I support the return of Sk’aliCh’elh-tenaut (aka #Tokitae / #Lolita), an endangered Southern Resident orca, from the #MiamiSeaquarium to the Salish Sea. She has been held captive in a small tank in Miami for over 50 years. #SalishSeaDaughter
I join the call to return Sk’aliCh’ehl-tenaut, from #MiamiSeaquarium to the Salish Sea and her Lummi family. Miami Seaquarium and its parent companies can still do the right thing. #SalishSeaDaughter
We must return the orca Sk’aliCh’elh-tenaut (aka #Tokitae or #Lolita) from the @MiamiSeaquarium to the Salish Sea. She is a sacred relative of the Lummi people and has been held in a small tank for 50 years. * Petition: https://bit.ly/2TmrQbV #SalishSeaDaughter
I invite the @MiamiSeaquarium and parent companies to partner with the Lummi matriarchs & bring Sk’aliCh’elh-tenaut home. #upholdindigenousrights #SalishSeaDaughter


  • Sk’aliCh’elh-tenaut (also known in captivity as Tokitae or Lolita) was taken from her Southern Resident Orca family in the Salish Sea when she was just a few years old. She has been held at Miami Seaquarium for 51 years.
  • The Lummi Nation is a Native American sovereign nation in northwest Washington State. The Lhaq’temish people of Lummi Nation have lived on and by the Salish Sea since time immemorial.
  • The Lhaq’temish term for orca is qwe’lhol’mechen, which means “the relations that live under the water.” Sk’aliCh’elh-tenaut is family.
  • Right now there is a campaign spearheaded by two Lhaq’temish matriarchs to bring  Sk’aliCh’elh-tenaut home to the Salish Sea. This campaign is supported by international Indigenous leaders, faith and environmental organizations, elected officials, and citizens.
  • These matriarchs commissioned the world’s leading experts to draft a comprehensive plan to bring her home in a safe, responsible way.  Her Xwlemi Tokw (Lummi Home) in the Salish Sea will be in a safe and protected area, allowing her to receive any care that she might need on an ongoing basis.
  • Sk’aliCh’elh-tenaut was captured in 1970, when Western science knew little about orcas.

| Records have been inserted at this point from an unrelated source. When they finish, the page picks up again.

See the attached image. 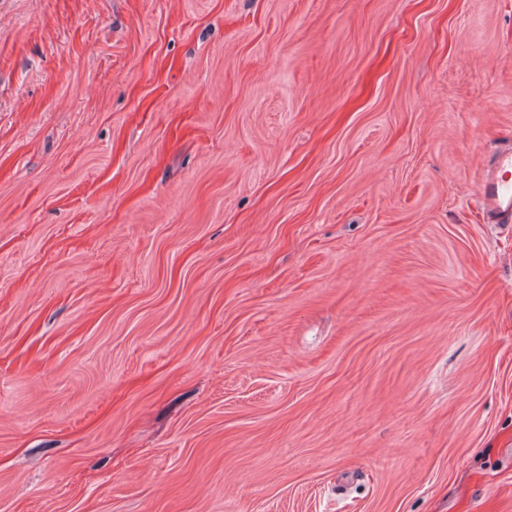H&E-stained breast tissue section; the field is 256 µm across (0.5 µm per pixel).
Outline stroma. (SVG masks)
I'll list each match as a JSON object with an SVG mask.
<instances>
[{
	"label": "stroma",
	"instance_id": "35a3bbf8",
	"mask_svg": "<svg viewBox=\"0 0 512 512\" xmlns=\"http://www.w3.org/2000/svg\"><path fill=\"white\" fill-rule=\"evenodd\" d=\"M512 0H0V512H512ZM483 221L508 224L512 220V148L498 151L489 161L477 188Z\"/></svg>",
	"mask_w": 512,
	"mask_h": 512
}]
</instances>
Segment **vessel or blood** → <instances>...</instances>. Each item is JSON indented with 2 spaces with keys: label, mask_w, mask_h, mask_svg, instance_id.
Listing matches in <instances>:
<instances>
[{
  "label": "vessel or blood",
  "mask_w": 512,
  "mask_h": 512,
  "mask_svg": "<svg viewBox=\"0 0 512 512\" xmlns=\"http://www.w3.org/2000/svg\"><path fill=\"white\" fill-rule=\"evenodd\" d=\"M483 220L512 222V148L496 152L477 188Z\"/></svg>",
  "instance_id": "b4317fda"
}]
</instances>
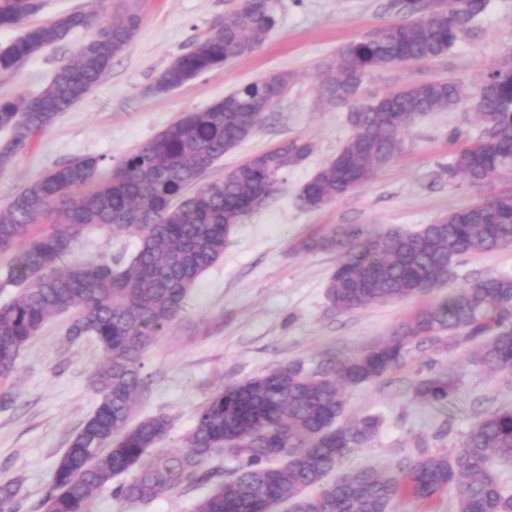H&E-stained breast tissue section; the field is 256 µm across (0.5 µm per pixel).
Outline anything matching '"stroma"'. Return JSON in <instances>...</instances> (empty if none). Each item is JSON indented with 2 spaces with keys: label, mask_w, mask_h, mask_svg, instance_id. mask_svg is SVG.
<instances>
[{
  "label": "stroma",
  "mask_w": 512,
  "mask_h": 512,
  "mask_svg": "<svg viewBox=\"0 0 512 512\" xmlns=\"http://www.w3.org/2000/svg\"><path fill=\"white\" fill-rule=\"evenodd\" d=\"M133 3L142 15L135 40L82 101L0 173V204L57 164L94 155L111 166L183 113L205 108L272 72L292 75L286 94L256 133L225 155L213 177L285 140L314 144L313 153L289 170L273 197L235 226L223 258L191 289L181 321L148 354L151 378L139 414L169 416L173 426L164 446L177 449L198 407L222 386L299 359L312 367L333 352L359 353L386 339L413 310V303L394 302L347 315L331 312L325 287L340 254L334 249L296 252L301 239L344 224H366L375 232L414 230L450 209L496 194L512 184V176L480 188L448 176L460 141L482 133L474 111L462 106L418 118L401 152L352 196L303 209L297 203L302 186L352 134L346 108L321 98L317 74L335 62L344 44L401 20L395 0H277V26L259 50L164 95L150 92L160 72L196 37L232 16L240 0ZM477 27V36L461 37L441 59L375 76L364 85L363 99L437 76L477 84L512 50V0H488ZM88 36V31H74L15 72L0 74V97L39 92L58 67L74 60ZM456 132L461 135L457 142L452 139ZM64 330V318L50 320L4 383L15 407L0 412V483L22 478L20 512H30L43 496L58 458L96 406L91 382L101 351L89 340L67 344ZM430 356L437 369L458 380L451 412L414 399L411 382L420 362L413 356L378 382L345 390L347 417L376 414L383 425L369 449L345 459L344 469L392 467L421 440L434 451L453 450L485 412L512 408V372L488 373L470 363L463 348L434 350Z\"/></svg>",
  "instance_id": "35a3bbf8"
}]
</instances>
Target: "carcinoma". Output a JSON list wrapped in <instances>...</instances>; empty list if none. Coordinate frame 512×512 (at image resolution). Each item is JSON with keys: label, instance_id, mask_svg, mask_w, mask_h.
Here are the masks:
<instances>
[{"label": "carcinoma", "instance_id": "1", "mask_svg": "<svg viewBox=\"0 0 512 512\" xmlns=\"http://www.w3.org/2000/svg\"><path fill=\"white\" fill-rule=\"evenodd\" d=\"M488 0H401L409 18L354 39L321 73L325 94L348 107L353 133L320 167L298 197L308 210L344 199L364 186L402 149L415 118L464 105L484 133L457 151L449 168L472 186L512 168V52L501 57L469 93L457 78L409 81L368 104L365 82L381 71L426 63L450 51L487 9ZM36 0H0V29L21 27L0 47V72L64 40L93 30L73 62L59 67L38 94L0 99V172L38 132L82 101L132 44L142 23L131 6L112 13L74 11L34 24ZM276 26L273 0H242L231 18L193 40L160 72L151 92L166 94L259 49ZM290 77L274 72L234 89L209 106L186 112L107 171L85 156L27 182L0 206V380L15 371L25 347L57 316L65 340L99 346L97 405L70 439L34 512H94L104 490L123 504L147 507L179 488L208 486L193 512H391L397 500H434L453 490L456 512H512V490L496 466L512 462V408L486 413L454 454L419 445L393 470L368 465L334 479L346 455L369 446L381 418L343 421V390L372 383L405 361L412 349L470 345L472 361L490 373L512 372V275L465 279L456 291L419 307L389 339L313 368L292 361L228 384L197 410L177 451H160L172 421L135 419L148 385L145 360L158 338L181 319L197 279L223 256L235 226L263 206L288 170L314 150L294 139L254 155L224 178L206 180L224 154L252 137L281 100ZM51 221L32 231L39 219ZM133 237L134 250L96 261L77 255L84 231ZM342 255L326 284L330 310L351 314L371 305L430 295L455 276L461 259L512 246V189L448 211L417 230L373 233L346 224L327 240L305 238L311 251L325 242ZM422 403L448 408L456 383L427 372L412 384ZM216 453L236 465L221 480L208 467ZM22 480L0 484V512H19Z\"/></svg>", "mask_w": 512, "mask_h": 512}]
</instances>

Western science now knows that captivity is bad for orcas, and that captive orcas can be rehabilitated to live in natural environments. 

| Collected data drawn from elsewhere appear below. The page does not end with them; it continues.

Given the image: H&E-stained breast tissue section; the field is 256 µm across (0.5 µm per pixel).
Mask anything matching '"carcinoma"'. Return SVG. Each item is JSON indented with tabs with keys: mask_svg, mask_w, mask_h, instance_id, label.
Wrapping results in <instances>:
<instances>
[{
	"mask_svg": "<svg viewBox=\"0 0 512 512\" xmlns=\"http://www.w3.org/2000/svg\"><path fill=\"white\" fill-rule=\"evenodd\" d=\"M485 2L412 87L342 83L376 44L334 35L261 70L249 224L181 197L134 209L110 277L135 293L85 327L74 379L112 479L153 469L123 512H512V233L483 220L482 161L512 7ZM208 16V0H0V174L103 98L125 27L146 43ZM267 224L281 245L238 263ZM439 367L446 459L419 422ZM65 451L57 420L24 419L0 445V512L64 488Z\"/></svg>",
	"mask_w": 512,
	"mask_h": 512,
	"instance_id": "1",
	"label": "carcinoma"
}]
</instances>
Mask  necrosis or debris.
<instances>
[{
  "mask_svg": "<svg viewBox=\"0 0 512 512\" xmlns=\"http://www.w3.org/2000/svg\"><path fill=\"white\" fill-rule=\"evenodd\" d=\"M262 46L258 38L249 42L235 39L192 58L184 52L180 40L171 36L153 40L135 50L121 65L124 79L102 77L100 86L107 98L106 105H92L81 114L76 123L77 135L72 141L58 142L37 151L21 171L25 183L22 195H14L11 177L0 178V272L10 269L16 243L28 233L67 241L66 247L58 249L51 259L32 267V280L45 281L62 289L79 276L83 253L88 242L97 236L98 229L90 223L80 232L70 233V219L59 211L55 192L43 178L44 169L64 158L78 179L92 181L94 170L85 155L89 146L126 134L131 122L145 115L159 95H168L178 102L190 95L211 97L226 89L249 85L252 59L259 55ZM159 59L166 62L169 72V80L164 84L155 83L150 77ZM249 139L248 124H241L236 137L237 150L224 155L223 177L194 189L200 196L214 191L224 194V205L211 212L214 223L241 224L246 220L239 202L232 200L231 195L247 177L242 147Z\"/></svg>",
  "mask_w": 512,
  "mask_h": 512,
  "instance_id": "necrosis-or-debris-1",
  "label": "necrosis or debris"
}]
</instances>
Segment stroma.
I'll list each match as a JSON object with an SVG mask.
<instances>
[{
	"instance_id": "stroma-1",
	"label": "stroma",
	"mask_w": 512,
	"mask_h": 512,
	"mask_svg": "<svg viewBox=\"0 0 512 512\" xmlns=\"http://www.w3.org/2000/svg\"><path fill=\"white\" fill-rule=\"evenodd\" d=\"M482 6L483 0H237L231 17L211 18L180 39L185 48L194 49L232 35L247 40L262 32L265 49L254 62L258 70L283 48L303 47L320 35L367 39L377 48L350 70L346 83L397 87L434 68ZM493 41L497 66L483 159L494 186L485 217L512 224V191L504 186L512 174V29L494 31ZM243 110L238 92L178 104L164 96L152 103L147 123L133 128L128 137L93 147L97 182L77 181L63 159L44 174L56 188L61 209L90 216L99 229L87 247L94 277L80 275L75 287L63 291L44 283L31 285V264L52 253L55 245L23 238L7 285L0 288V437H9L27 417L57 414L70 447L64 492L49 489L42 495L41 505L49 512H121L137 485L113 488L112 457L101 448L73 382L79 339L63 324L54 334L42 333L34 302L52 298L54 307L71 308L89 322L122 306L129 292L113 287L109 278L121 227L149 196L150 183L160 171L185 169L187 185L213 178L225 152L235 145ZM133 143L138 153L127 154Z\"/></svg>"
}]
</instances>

  • When you know better, do better: we want the Miami Seaquarium to work with us to bring Sk’aliCh’elh-tenaut home to the Salish Sea in a good way.
  • Sk’aliCh’elh-tenaut still sings the song her mother taught her when she was young. She knows who she is and where she belongs. Her mother is still alive and swimming in the Salish Sea. Sk’aliCh’elh-tenaut is her only surviving child.

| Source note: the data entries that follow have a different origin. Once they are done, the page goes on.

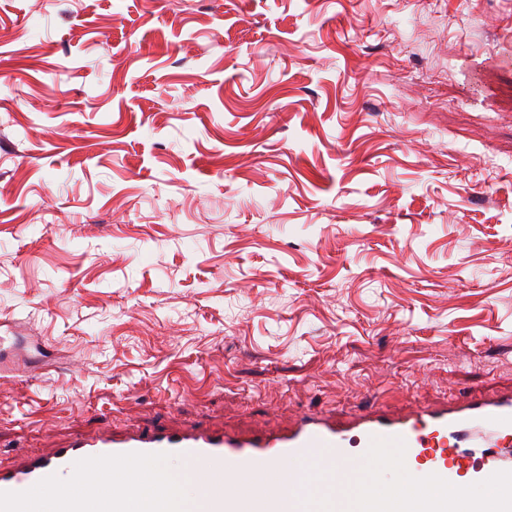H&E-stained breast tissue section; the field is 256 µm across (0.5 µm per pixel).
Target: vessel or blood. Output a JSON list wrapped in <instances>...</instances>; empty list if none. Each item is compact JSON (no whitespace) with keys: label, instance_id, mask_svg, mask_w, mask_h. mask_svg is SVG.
Instances as JSON below:
<instances>
[{"label":"vessel or blood","instance_id":"obj_1","mask_svg":"<svg viewBox=\"0 0 512 512\" xmlns=\"http://www.w3.org/2000/svg\"><path fill=\"white\" fill-rule=\"evenodd\" d=\"M180 458L188 471L224 470V485L207 489L202 512H337L350 502L347 483L299 499L272 487L270 472L285 462L299 471L329 466L411 462L428 494L404 493L408 512H512V390L473 393L405 414L366 397L355 410L308 411L282 430L236 431L206 423L73 434L48 452L29 451L0 466V512H19L29 492L52 496L53 512H176L165 481L151 496L131 490L121 474L99 469L138 462L162 465ZM65 474L70 485L54 484Z\"/></svg>","mask_w":512,"mask_h":512}]
</instances>
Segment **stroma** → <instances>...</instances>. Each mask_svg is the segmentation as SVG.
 <instances>
[{
	"instance_id": "stroma-1",
	"label": "stroma",
	"mask_w": 512,
	"mask_h": 512,
	"mask_svg": "<svg viewBox=\"0 0 512 512\" xmlns=\"http://www.w3.org/2000/svg\"><path fill=\"white\" fill-rule=\"evenodd\" d=\"M0 463L512 388V0H0Z\"/></svg>"
}]
</instances>
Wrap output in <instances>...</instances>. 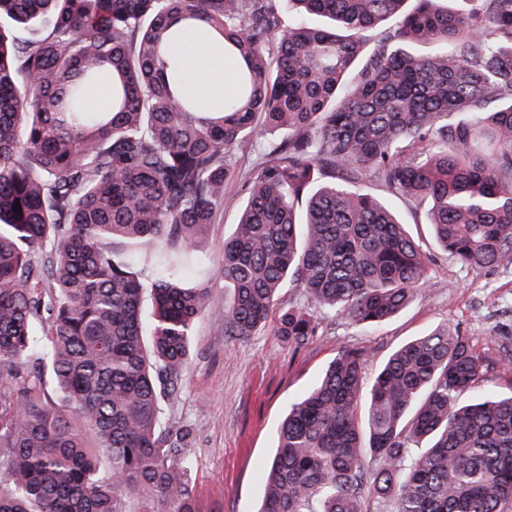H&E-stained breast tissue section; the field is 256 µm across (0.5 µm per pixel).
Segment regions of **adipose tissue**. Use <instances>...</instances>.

  • Bringing Sk’aliCh’elh-tenaut home is a way we can right a wrong.
  • Bringing Sk’aliCh’elh-tenaut home will help heal her, her mother, her family, the Lhaq’temish people, and the Salish Sea.
  • Bringing Sk’aliCh’elh-tenaut home is a way to recognize and uphold Indigenous rights.
  • It’s her right and time to come home. She’s earned it.